FIG. 1D is a schematic illustration of a typical triangular wave generator used in prior art. It should be noted that the prior art triangular wave generators 172 illustrated in FIG. 1D require at least a two stage IC operational amplifiers to generate the triangular wave at the output OUT-1, with the output OUT-2 of the first stage producing a square wave. The triangle waveform at OUT-1 sets the resulting switching frequency of the switching power amplifier of FIG. 1C.

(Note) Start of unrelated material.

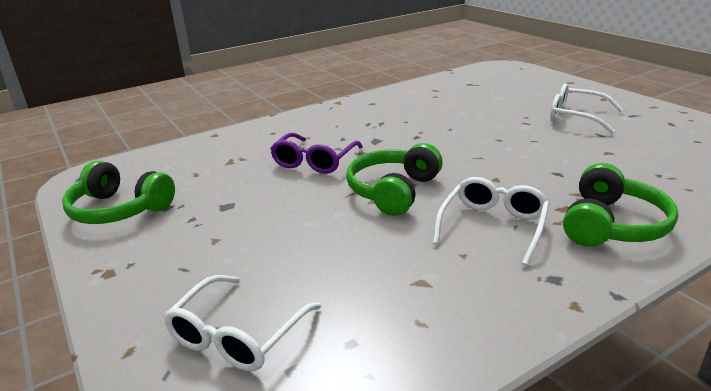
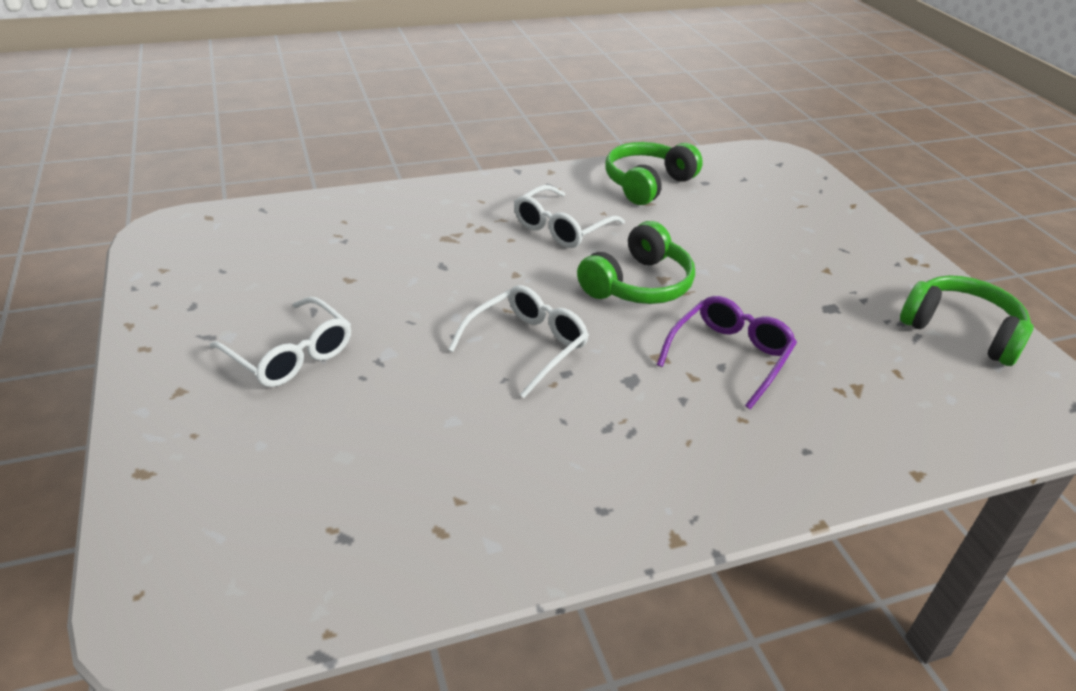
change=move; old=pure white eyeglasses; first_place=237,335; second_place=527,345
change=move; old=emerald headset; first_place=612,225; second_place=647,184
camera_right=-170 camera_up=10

Referring back to FIG. 1C, conventional voltage comparator 174 compares the triangle waveform with the command input signal (audio input) at 176. The PWM signal 178 from the comparator 174 is then sent to a field effect transistor (FET) driver integrated circuit 180 that drives the output FET's 182, 184. The upper N-channel output FET 182 switches a bus voltage supplied from +VDD and the lower P-channel output FET 184 switches a bus voltage supplied from −VDD to produce a high-voltage PWM waveform 186 illustrated at test point 188. This means that the output will not be a linearly amplified replica of the input, and therefore, must be processed further. The further processing is comprised of an LC filter 190, which reproduces the audio signal (amplified) 192 at the load 194.
As indicated above, class D amplifiers yield higher efficiency than other class amplifiers through use of saturated mutually exclusive source and sink switching devices. Despite their efficiency, most class D amplifiers are comprised of complex proprietary Integrated Circuits (ICs) for control of the switches, cannot accurately reproduce the input waveform except for low fidelity applications, and are subject to power supply perturbations.
In summary, class A amplifiers produce a linearly amplified replica of an input signal, but are inefficient in terms of power usage. The push-pull class B amplifiers provide excellent efficiency (compared to class A amplifiers), but introduce crossover distortion. Class D amplifiers are efficient, and produce a fairly accurate linearly amplified replica of an input signal, but are comprised of complex proprietary Integrated Circuits (ICs) for control of the power output switches, and require power regulation for proper operation.
Accordingly, in light of the current state of the art and the drawbacks to current amplifier devices mentioned above, a need exists for an amplifier that would have simple, non-proprietary circuit topography that would allow for the use of off-the-shelf components, that would continue to be highly efficient, that would not require power supply regulations, and that would produce a linear amplified replica of an input signal.